[Stored items from a collection]
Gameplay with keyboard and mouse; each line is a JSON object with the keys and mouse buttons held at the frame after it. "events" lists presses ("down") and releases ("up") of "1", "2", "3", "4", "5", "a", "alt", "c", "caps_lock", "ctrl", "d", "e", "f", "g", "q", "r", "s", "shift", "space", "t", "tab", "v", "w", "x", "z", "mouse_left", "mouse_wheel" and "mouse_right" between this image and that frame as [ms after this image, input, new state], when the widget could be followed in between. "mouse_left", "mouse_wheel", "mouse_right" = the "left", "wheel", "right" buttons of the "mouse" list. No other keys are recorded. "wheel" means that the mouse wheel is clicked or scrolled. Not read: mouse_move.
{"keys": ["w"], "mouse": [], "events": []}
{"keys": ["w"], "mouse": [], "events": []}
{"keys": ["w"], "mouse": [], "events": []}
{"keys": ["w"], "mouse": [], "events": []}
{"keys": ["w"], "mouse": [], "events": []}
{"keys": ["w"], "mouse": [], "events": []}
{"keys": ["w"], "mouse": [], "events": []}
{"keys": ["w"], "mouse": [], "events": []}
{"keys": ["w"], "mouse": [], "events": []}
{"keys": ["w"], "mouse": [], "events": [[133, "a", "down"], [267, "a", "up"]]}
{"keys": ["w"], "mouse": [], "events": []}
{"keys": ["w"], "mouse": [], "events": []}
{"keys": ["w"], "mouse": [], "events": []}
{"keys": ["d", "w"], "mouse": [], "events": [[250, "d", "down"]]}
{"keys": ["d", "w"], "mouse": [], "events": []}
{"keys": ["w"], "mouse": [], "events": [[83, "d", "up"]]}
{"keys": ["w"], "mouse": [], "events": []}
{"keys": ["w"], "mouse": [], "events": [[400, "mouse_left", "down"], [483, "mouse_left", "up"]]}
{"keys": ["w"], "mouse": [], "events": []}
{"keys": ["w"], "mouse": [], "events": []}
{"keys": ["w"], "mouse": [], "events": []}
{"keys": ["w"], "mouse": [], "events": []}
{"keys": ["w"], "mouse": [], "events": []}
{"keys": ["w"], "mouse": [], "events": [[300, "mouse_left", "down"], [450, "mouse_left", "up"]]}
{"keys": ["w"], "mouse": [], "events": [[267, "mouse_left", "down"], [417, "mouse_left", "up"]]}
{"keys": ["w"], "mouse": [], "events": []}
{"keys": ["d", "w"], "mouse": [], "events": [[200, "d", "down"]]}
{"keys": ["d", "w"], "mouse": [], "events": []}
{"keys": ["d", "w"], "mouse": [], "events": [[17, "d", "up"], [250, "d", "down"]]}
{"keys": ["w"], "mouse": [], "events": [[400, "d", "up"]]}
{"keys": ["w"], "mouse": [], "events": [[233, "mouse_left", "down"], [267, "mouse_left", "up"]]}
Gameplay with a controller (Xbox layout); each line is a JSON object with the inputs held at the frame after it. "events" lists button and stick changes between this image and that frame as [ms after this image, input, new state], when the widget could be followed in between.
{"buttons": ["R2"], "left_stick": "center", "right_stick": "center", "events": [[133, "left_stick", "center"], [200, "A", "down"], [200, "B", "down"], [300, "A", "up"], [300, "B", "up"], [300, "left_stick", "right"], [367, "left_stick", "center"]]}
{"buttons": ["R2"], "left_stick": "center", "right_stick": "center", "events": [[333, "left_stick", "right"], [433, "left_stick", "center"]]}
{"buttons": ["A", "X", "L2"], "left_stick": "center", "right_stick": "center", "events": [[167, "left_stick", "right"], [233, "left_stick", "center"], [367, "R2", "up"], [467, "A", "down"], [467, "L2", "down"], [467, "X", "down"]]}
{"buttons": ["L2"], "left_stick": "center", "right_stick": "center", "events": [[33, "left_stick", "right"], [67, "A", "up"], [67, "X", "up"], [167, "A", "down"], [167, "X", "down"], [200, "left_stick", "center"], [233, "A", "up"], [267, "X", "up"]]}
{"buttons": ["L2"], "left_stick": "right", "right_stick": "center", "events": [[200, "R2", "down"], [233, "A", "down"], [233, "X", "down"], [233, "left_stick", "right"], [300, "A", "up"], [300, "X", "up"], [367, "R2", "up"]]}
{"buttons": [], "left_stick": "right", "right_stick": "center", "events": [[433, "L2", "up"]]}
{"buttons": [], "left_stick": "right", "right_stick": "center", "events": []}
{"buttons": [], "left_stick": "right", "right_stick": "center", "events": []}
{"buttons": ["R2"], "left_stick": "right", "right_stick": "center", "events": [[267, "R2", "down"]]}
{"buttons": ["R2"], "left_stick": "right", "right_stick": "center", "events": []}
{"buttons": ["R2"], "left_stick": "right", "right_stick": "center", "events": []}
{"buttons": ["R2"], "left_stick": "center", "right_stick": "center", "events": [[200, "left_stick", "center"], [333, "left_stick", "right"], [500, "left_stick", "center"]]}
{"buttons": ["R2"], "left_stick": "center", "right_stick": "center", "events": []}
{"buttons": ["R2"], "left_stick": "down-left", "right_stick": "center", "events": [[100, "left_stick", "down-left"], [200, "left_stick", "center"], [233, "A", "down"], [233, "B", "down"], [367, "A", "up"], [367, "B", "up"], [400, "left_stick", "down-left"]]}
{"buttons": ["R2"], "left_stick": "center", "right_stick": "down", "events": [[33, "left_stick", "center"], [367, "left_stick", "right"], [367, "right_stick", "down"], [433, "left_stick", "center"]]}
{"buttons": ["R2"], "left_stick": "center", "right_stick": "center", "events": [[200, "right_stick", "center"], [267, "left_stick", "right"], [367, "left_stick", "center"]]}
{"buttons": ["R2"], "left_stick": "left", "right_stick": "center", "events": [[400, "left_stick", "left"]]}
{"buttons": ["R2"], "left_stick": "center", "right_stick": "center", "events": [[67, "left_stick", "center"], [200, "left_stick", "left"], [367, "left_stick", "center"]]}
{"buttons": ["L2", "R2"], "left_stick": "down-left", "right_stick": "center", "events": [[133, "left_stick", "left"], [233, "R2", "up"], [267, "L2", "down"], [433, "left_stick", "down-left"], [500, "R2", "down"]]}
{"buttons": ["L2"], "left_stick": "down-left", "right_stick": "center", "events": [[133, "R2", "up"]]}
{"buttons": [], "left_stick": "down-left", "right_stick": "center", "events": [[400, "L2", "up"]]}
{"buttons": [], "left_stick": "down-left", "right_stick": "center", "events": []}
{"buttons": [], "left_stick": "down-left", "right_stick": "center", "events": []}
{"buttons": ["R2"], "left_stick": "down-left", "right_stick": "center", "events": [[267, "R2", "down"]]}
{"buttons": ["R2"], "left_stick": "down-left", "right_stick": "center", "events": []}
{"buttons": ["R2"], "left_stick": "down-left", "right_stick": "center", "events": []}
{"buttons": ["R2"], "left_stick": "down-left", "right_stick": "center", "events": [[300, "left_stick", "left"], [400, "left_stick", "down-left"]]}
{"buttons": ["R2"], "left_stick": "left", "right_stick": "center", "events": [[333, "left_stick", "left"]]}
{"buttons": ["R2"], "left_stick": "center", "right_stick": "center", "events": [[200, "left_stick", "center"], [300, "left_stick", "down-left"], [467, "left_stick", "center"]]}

▶ **Aim of the exercise**
All entries above are to be transcribed verbatim.

▶ **Solved problem**
Gameplay with keyboard and mouse; each line is a JSON object with the keys and mouse buttons held at the frame after it. "events" lists presses ("down") and releases ("up") of "1", "2", "3", "4", "5", "a", "alt", "c", "caps_lock", "ctrl", "d", "e", "f", "g", "q", "r", "s", "shift", "space", "t", "tab", "v", "w", "x", "z", "mouse_left", "mouse_wheel" and "mouse_right" between this image and that frame as [ms after this image, input, new state], when the widget could be followed in between. "mouse_left", "mouse_wheel", "mouse_right" = the "left", "wheel", "right" buttons of the "mouse" list. No other keys are recorded. "wheel" means that the mouse wheel is clicked or scrolled. Not read: mouse_move.
{"keys": ["w"], "mouse": [], "events": []}
{"keys": ["w"], "mouse": [], "events": []}
{"keys": ["w"], "mouse": [], "events": []}
{"keys": ["w"], "mouse": [], "events": []}
{"keys": ["w"], "mouse": [], "events": []}
{"keys": ["w"], "mouse": [], "events": []}
{"keys": ["w"], "mouse": [], "events": []}
{"keys": ["w"], "mouse": [], "events": []}
{"keys": ["w"], "mouse": [], "events": []}
{"keys": ["w"], "mouse": [], "events": [[133, "a", "down"], [267, "a", "up"]]}
{"keys": ["w"], "mouse": [], "events": []}
{"keys": ["w"], "mouse": [], "events": []}
{"keys": ["w"], "mouse": [], "events": []}
{"keys": ["d", "w"], "mouse": [], "events": [[250, "d", "down"]]}
{"keys": ["d", "w"], "mouse": [], "events": []}
{"keys": ["w"], "mouse": [], "events": [[83, "d", "up"]]}
{"keys": ["w"], "mouse": [], "events": []}
{"keys": ["w"], "mouse": [], "events": [[400, "mouse_left", "down"], [483, "mouse_left", "up"]]}
{"keys": ["w"], "mouse": [], "events": []}
{"keys": ["w"], "mouse": [], "events": []}
{"keys": ["w"], "mouse": [], "events": []}
{"keys": ["w"], "mouse": [], "events": []}
{"keys": ["w"], "mouse": [], "events": []}
{"keys": ["w"], "mouse": [], "events": [[300, "mouse_left", "down"], [450, "mouse_left", "up"]]}
{"keys": ["w"], "mouse": [], "events": [[267, "mouse_left", "down"], [417, "mouse_left", "up"]]}
{"keys": ["w"], "mouse": [], "events": []}
{"keys": ["d", "w"], "mouse": [], "events": [[200, "d", "down"]]}
{"keys": ["d", "w"], "mouse": [], "events": []}
{"keys": ["d", "w"], "mouse": [], "events": [[17, "d", "up"], [250, "d", "down"]]}
{"keys": ["w"], "mouse": [], "events": [[400, "d", "up"]]}
{"keys": ["w"], "mouse": [], "events": [[233, "mouse_left", "down"], [267, "mouse_left", "up"]]}
Gameplay with a controller (Xbox layout); each line is a JSON object with the inputs held at the frame after it. "events" lists button and stick changes between this image and that frame as [ms after this image, input, new state], when the widget could be followed in between.
{"buttons": ["R2"], "left_stick": "center", "right_stick": "center", "events": [[133, "left_stick", "center"], [200, "A", "down"], [200, "B", "down"], [300, "A", "up"], [300, "B", "up"], [300, "left_stick", "right"], [367, "left_stick", "center"]]}
{"buttons": ["R2"], "left_stick": "center", "right_stick": "center", "events": [[333, "left_stick", "right"], [433, "left_stick", "center"]]}
{"buttons": ["A", "X", "L2"], "left_stick": "center", "right_stick": "center", "events": [[167, "left_stick", "right"], [233, "left_stick", "center"], [367, "R2", "up"], [467, "A", "down"], [467, "L2", "down"], [467, "X", "down"]]}
{"buttons": ["L2"], "left_stick": "center", "right_stick": "center", "events": [[33, "left_stick", "right"], [67, "A", "up"], [67, "X", "up"], [167, "A", "down"], [167, "X", "down"], [200, "left_stick", "center"], [233, "A", "up"], [267, "X", "up"]]}
{"buttons": ["L2"], "left_stick": "right", "right_stick": "center", "events": [[200, "R2", "down"], [233, "A", "down"], [233, "X", "down"], [233, "left_stick", "right"], [300, "A", "up"], [300, "X", "up"], [367, "R2", "up"]]}
{"buttons": [], "left_stick": "right", "right_stick": "center", "events": [[433, "L2", "up"]]}
{"buttons": [], "left_stick": "right", "right_stick": "center", "events": []}
{"buttons": [], "left_stick": "right", "right_stick": "center", "events": []}
{"buttons": ["R2"], "left_stick": "right", "right_stick": "center", "events": [[267, "R2", "down"]]}
{"buttons": ["R2"], "left_stick": "right", "right_stick": "center", "events": []}
{"buttons": ["R2"], "left_stick": "right", "right_stick": "center", "events": []}
{"buttons": ["R2"], "left_stick": "center", "right_stick": "center", "events": [[200, "left_stick", "center"], [333, "left_stick", "right"], [500, "left_stick", "center"]]}
{"buttons": ["R2"], "left_stick": "center", "right_stick": "center", "events": []}
{"buttons": ["R2"], "left_stick": "down-left", "right_stick": "center", "events": [[100, "left_stick", "down-left"], [200, "left_stick", "center"], [233, "A", "down"], [233, "B", "down"], [367, "A", "up"], [367, "B", "up"], [400, "left_stick", "down-left"]]}
{"buttons": ["R2"], "left_stick": "center", "right_stick": "down", "events": [[33, "left_stick", "center"], [367, "left_stick", "right"], [367, "right_stick", "down"], [433, "left_stick", "center"]]}
{"buttons": ["R2"], "left_stick": "center", "right_stick": "center", "events": [[200, "right_stick", "center"], [267, "left_stick", "right"], [367, "left_stick", "center"]]}
{"buttons": ["R2"], "left_stick": "left", "right_stick": "center", "events": [[400, "left_stick", "left"]]}
{"buttons": ["R2"], "left_stick": "center", "right_stick": "center", "events": [[67, "left_stick", "center"], [200, "left_stick", "left"], [367, "left_stick", "center"]]}
{"buttons": ["L2", "R2"], "left_stick": "down-left", "right_stick": "center", "events": [[133, "left_stick", "left"], [233, "R2", "up"], [267, "L2", "down"], [433, "left_stick", "down-left"], [500, "R2", "down"]]}
{"buttons": ["L2"], "left_stick": "down-left", "right_stick": "center", "events": [[133, "R2", "up"]]}
{"buttons": [], "left_stick": "down-left", "right_stick": "center", "events": [[400, "L2", "up"]]}
{"buttons": [], "left_stick": "down-left", "right_stick": "center", "events": []}
{"buttons": [], "left_stick": "down-left", "right_stick": "center", "events": []}
{"buttons": ["R2"], "left_stick": "down-left", "right_stick": "center", "events": [[267, "R2", "down"]]}
{"buttons": ["R2"], "left_stick": "down-left", "right_stick": "center", "events": []}
{"buttons": ["R2"], "left_stick": "down-left", "right_stick": "center", "events": []}
{"buttons": ["R2"], "left_stick": "down-left", "right_stick": "center", "events": [[300, "left_stick", "left"], [400, "left_stick", "down-left"]]}
{"buttons": ["R2"], "left_stick": "left", "right_stick": "center", "events": [[333, "left_stick", "left"]]}
{"buttons": ["R2"], "left_stick": "center", "right_stick": "center", "events": [[200, "left_stick", "center"], [300, "left_stick", "down-left"], [467, "left_stick", "center"]]}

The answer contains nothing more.